The Washington Street museum will celebrate 20 years this September. It houses different rooms with themes like aliens on earth, medieval times, and underwater exploring.
Alexander got the idea for the museum in 1994, when she was a new mother of two. Four years and hundreds of helping hands later, Kidcity opened its doors.
The museum is geared toward children 1 through 7 years old.
“When you’re a new parent, you’re so vulnerable. It’s scary and it’s wonderful and it’s exhausting,” Alexander said. “I just kind of fell in love with the phase and wanting to nurture people who are going through that, so that’s really our covert mission — compassion for parents.”
The staff stocks bathrooms with extra Ziploc bags, diapers, and even shorts in case a child has an accident. They also have special colorful hand stamps and a motion-sensored train to make it a little easier to get children to leave without a fuss.
Alexander is the chief creative director, along with local artists Matt Niland and Scott Kessel.

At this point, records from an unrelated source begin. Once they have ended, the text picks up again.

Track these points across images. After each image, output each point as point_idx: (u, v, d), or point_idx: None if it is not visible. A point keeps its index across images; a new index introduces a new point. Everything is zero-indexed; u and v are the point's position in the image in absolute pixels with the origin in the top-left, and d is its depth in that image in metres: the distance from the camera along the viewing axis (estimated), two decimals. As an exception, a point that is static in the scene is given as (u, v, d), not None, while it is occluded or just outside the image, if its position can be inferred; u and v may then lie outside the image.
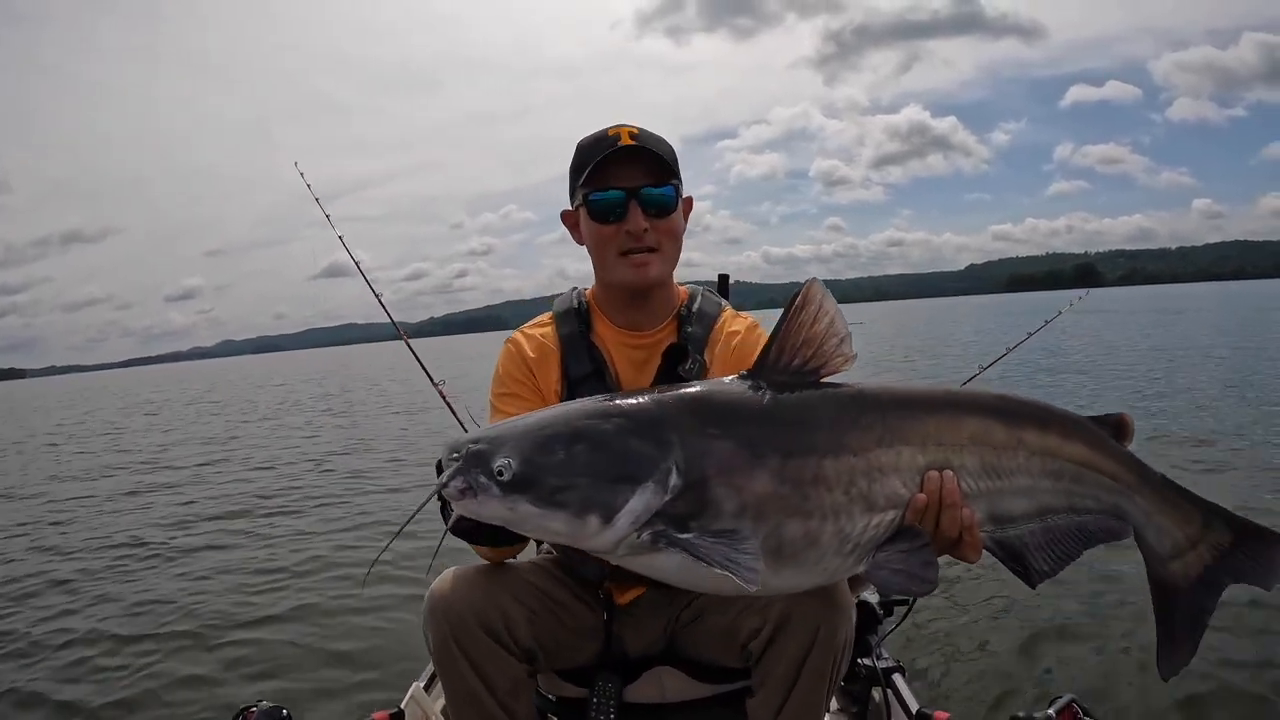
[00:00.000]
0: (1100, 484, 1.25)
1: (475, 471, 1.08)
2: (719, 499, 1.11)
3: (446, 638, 1.42)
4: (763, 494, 1.12)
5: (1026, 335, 3.19)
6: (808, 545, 1.13)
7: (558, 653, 1.55)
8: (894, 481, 1.16)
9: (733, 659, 1.50)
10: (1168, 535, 1.27)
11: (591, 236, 1.59)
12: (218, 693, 3.49)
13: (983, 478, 1.20)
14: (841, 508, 1.14)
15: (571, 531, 1.10)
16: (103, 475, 10.85)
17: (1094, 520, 1.25)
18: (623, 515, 1.07)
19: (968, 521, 1.16)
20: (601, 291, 1.69)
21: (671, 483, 1.09)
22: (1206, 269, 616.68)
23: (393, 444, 11.05)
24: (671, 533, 1.09)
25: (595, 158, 1.53)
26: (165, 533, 6.67)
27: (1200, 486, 1.29)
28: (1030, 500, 1.23)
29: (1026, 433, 1.23)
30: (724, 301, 1.75)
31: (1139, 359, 15.90)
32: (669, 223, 1.58)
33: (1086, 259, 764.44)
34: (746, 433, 1.14)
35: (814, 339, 1.18)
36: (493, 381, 1.68)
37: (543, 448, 1.10)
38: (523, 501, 1.08)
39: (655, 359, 1.60)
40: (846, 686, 2.24)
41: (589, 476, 1.08)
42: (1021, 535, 1.23)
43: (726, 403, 1.18)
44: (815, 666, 1.38)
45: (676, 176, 1.59)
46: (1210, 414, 8.65)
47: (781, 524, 1.12)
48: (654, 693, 1.59)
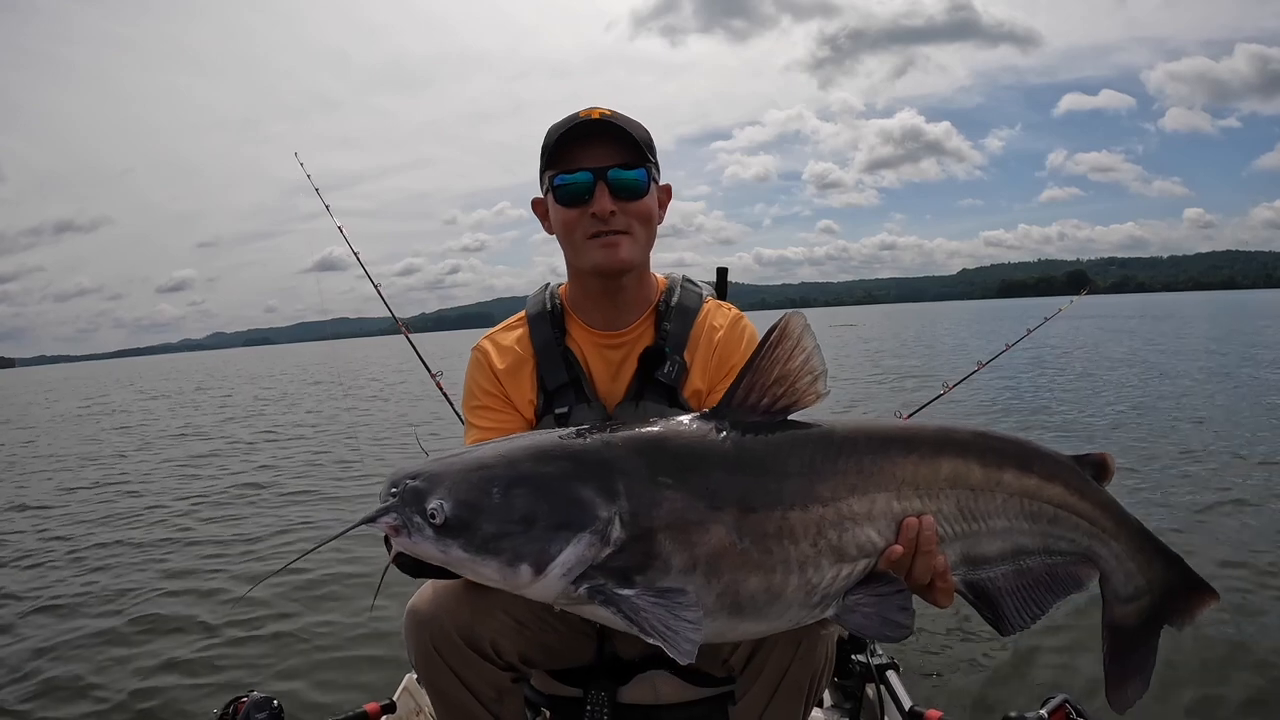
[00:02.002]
0: (1078, 527, 1.23)
1: (409, 510, 1.05)
2: (667, 553, 1.05)
3: (427, 648, 1.39)
4: (718, 549, 1.06)
5: (1027, 331, 3.26)
6: (770, 600, 1.09)
7: (550, 657, 1.54)
8: (867, 530, 1.12)
9: (717, 669, 1.49)
10: (1133, 580, 1.27)
11: (559, 221, 1.52)
12: (209, 682, 3.47)
13: (959, 521, 1.17)
14: (809, 560, 1.09)
15: (504, 580, 1.05)
16: (96, 465, 10.78)
17: (1064, 564, 1.23)
18: (555, 566, 1.03)
19: (941, 568, 1.13)
20: (574, 285, 1.62)
21: (613, 535, 1.04)
22: (1198, 278, 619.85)
23: (405, 436, 10.90)
24: (610, 588, 1.04)
25: (562, 133, 1.47)
26: (155, 523, 6.64)
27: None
28: (1006, 541, 1.20)
29: (1006, 473, 1.19)
30: (707, 292, 1.68)
31: (1121, 365, 16.05)
32: (640, 205, 1.50)
33: (1079, 266, 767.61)
34: (703, 482, 1.08)
35: (787, 376, 1.12)
36: (464, 394, 1.63)
37: (478, 490, 1.04)
38: (454, 546, 1.04)
39: (632, 361, 1.56)
40: (840, 683, 2.25)
41: (523, 524, 1.03)
42: (994, 578, 1.20)
43: (683, 447, 1.11)
44: (794, 681, 1.37)
45: (650, 160, 1.51)
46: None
47: (739, 579, 1.07)
48: (647, 695, 1.57)
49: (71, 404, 26.38)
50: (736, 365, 1.55)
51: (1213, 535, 4.66)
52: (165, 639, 3.98)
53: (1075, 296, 3.75)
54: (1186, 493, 5.66)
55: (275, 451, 10.63)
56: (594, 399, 1.56)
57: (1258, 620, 3.44)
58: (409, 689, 2.19)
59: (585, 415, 1.53)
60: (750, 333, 1.61)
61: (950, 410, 8.53)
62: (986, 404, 10.65)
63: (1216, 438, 7.61)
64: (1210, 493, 5.62)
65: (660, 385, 1.54)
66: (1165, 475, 6.17)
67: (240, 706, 1.86)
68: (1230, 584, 3.79)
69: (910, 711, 1.99)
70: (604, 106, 1.50)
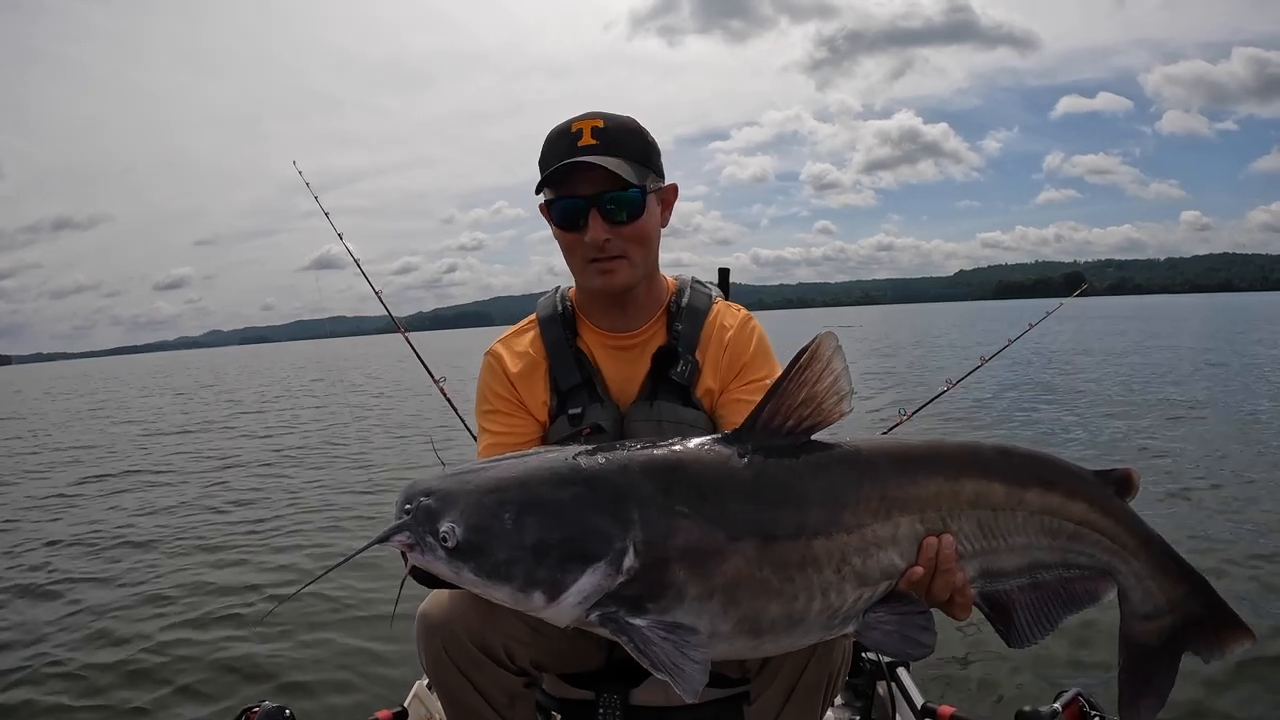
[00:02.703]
0: (1098, 543, 1.22)
1: (422, 530, 1.04)
2: (681, 583, 1.04)
3: (439, 652, 1.39)
4: (736, 578, 1.05)
5: (1029, 326, 3.27)
6: (791, 625, 1.09)
7: (562, 663, 1.53)
8: (890, 554, 1.11)
9: (732, 670, 1.48)
10: (1152, 598, 1.25)
11: (558, 239, 1.53)
12: (220, 692, 3.45)
13: (979, 539, 1.16)
14: (831, 585, 1.08)
15: (516, 605, 1.05)
16: (90, 463, 10.74)
17: (1081, 578, 1.22)
18: (569, 595, 1.02)
19: (960, 584, 1.13)
20: (582, 292, 1.63)
21: (626, 564, 1.03)
22: (1195, 280, 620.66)
23: (420, 439, 10.76)
24: (622, 617, 1.03)
25: (554, 160, 1.44)
26: (162, 527, 6.57)
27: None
28: (1025, 556, 1.19)
29: (1029, 492, 1.18)
30: (715, 293, 1.69)
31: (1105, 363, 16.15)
32: (635, 228, 1.48)
33: (1076, 267, 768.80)
34: (721, 510, 1.06)
35: (814, 398, 1.10)
36: (477, 398, 1.62)
37: (491, 515, 1.03)
38: (466, 570, 1.03)
39: (644, 361, 1.56)
40: (851, 681, 2.25)
41: (535, 552, 1.02)
42: (1010, 591, 1.19)
43: (702, 473, 1.09)
44: (810, 682, 1.37)
45: (646, 172, 1.49)
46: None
47: (759, 606, 1.06)
48: (659, 697, 1.57)
49: (78, 402, 26.24)
50: (747, 364, 1.57)
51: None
52: (175, 649, 3.94)
53: (1067, 299, 3.79)
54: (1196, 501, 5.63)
55: (288, 454, 10.55)
56: (607, 399, 1.56)
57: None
58: (420, 696, 2.18)
59: (598, 415, 1.53)
60: (759, 333, 1.62)
61: (947, 408, 8.54)
62: (980, 407, 10.66)
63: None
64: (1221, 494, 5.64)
65: (673, 385, 1.54)
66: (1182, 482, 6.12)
67: (252, 717, 1.84)
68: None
69: (922, 708, 1.99)
70: (601, 115, 1.47)
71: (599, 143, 1.44)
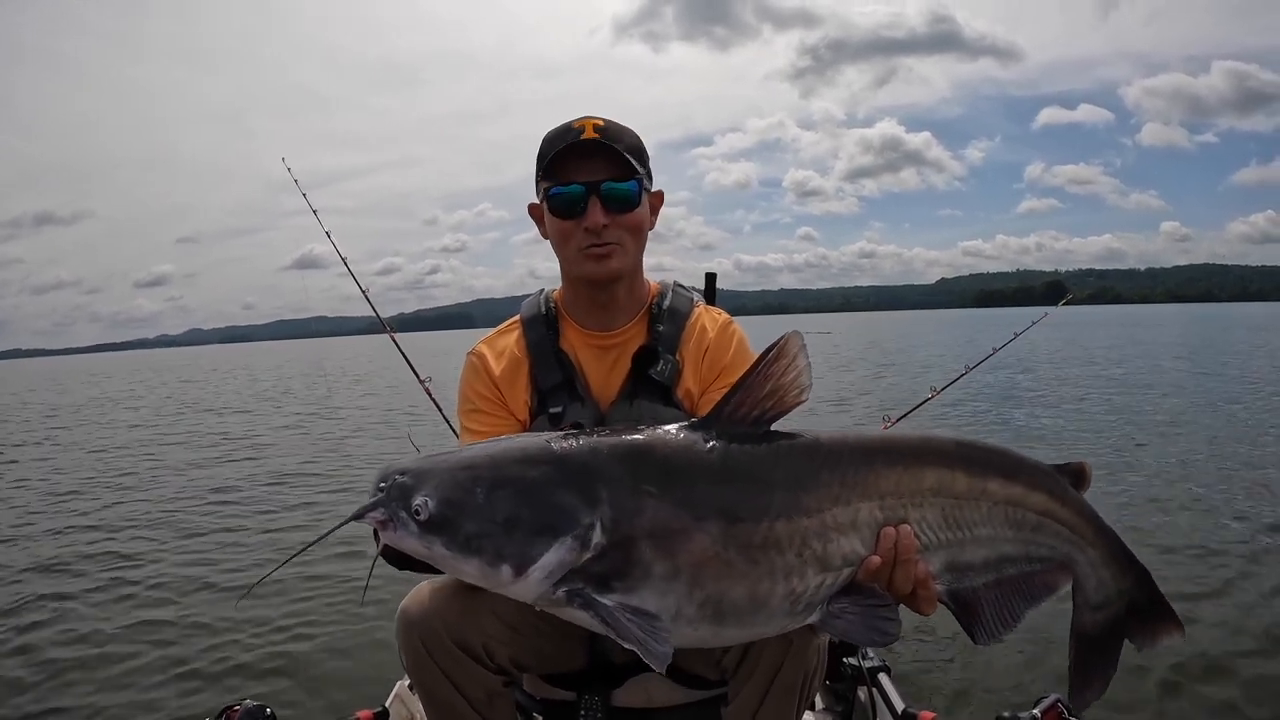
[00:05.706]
0: (1059, 534, 1.25)
1: (395, 505, 1.07)
2: (648, 561, 1.06)
3: (418, 648, 1.40)
4: (701, 558, 1.07)
5: (1014, 335, 3.29)
6: (754, 608, 1.11)
7: (544, 662, 1.54)
8: (852, 540, 1.13)
9: (710, 671, 1.49)
10: (1105, 588, 1.29)
11: (553, 231, 1.56)
12: (201, 691, 3.42)
13: (944, 529, 1.18)
14: (793, 569, 1.10)
15: (484, 579, 1.08)
16: (85, 460, 10.65)
17: (1040, 572, 1.25)
18: (536, 569, 1.05)
19: (921, 576, 1.14)
20: (567, 290, 1.65)
21: (594, 540, 1.05)
22: (1175, 290, 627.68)
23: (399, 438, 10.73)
24: (589, 593, 1.06)
25: (556, 149, 1.50)
26: (146, 526, 6.52)
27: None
28: (990, 550, 1.21)
29: (991, 482, 1.21)
30: (696, 296, 1.72)
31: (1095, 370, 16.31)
32: (631, 218, 1.54)
33: (1057, 276, 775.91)
34: (687, 491, 1.09)
35: (777, 390, 1.14)
36: (459, 397, 1.64)
37: (464, 490, 1.07)
38: (437, 543, 1.06)
39: (625, 361, 1.58)
40: (832, 685, 2.25)
41: (505, 526, 1.05)
42: (976, 587, 1.21)
43: (669, 456, 1.12)
44: (786, 682, 1.37)
45: (642, 170, 1.54)
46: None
47: (723, 588, 1.08)
48: (640, 698, 1.57)
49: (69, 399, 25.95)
50: (727, 367, 1.59)
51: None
52: (154, 648, 3.90)
53: (1052, 308, 3.83)
54: (1153, 497, 5.83)
55: (264, 450, 10.53)
56: (587, 398, 1.57)
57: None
58: (401, 696, 2.18)
59: (579, 414, 1.54)
60: (739, 336, 1.64)
61: (932, 415, 8.60)
62: (963, 414, 10.74)
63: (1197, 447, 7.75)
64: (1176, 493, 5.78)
65: (654, 384, 1.56)
66: (1137, 483, 6.31)
67: (233, 715, 1.83)
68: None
69: (903, 713, 1.99)
70: (598, 117, 1.53)
71: (599, 137, 1.50)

With help from dozens of other local artists, the three have designed and constructed all the exhibits themselves.
Much of the inspiration for exhibits comes from Alexander’s own childhood and her experiences with four kids.
“Our exhibits are different than other museums because they’re sort of based on memories, or feelings or moments,” Alexander said. She described the familiar feeling of being on a long car ride, sitting in the back seat while your mom drives as inspiration for the aliens visiting earth section.
Each exhibit is riddled with details and sophisticated technologies. Alexander said kids can come again and again and never notice certain hideouts or activities.
Heather Baker and her son, Tyler, 3, of Southington, have been visiting the museum for about two years and recently purchased a membership. Baker said they come at least once a week.
“(Tyler) loves it,” Baker said. “He never gets bored here. He just gets to play around and be a kid.”